= WHAT TO DO =
Start with the first line of the data and end with the line that holds "right eye: (74, 19)"; write out each one exactly.

———

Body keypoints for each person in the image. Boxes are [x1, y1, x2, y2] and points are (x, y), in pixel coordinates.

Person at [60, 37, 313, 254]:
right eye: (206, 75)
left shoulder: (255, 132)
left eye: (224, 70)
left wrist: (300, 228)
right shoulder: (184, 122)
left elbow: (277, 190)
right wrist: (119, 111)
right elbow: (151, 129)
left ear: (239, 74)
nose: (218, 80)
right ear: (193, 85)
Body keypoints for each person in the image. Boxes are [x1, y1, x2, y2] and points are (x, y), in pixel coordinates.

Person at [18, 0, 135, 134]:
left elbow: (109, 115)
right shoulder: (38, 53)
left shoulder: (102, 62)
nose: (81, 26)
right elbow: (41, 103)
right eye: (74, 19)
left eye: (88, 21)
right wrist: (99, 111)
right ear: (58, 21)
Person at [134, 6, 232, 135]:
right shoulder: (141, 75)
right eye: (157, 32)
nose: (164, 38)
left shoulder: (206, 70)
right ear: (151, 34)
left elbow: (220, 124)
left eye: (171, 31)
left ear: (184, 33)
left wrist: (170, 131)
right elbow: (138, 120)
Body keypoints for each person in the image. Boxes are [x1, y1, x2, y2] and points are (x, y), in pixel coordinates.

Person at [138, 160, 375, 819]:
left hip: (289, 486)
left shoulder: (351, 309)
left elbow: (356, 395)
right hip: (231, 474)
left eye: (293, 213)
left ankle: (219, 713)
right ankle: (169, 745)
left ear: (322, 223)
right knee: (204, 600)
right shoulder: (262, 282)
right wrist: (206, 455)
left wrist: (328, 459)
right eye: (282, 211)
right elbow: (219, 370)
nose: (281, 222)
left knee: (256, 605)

———

= WRITTEN ANSWER =
Body keypoints for each person in the image. Boxes are [x1, y1, x2, y2] and points are (x, y), in pixel coordinates.

Person at [60, 37, 313, 254]:
right eye: (206, 75)
left shoulder: (255, 132)
left eye: (224, 70)
left wrist: (300, 228)
right shoulder: (184, 122)
left elbow: (277, 190)
right wrist: (119, 111)
right elbow: (151, 129)
left ear: (239, 74)
nose: (218, 80)
right ear: (193, 85)
Body keypoints for each person in the image. Boxes are [x1, y1, x2, y2] and points are (x, y), in pixel coordinates.

Person at [18, 0, 135, 134]:
left elbow: (109, 115)
right shoulder: (38, 53)
left shoulder: (102, 62)
nose: (81, 26)
right elbow: (41, 103)
right eye: (74, 19)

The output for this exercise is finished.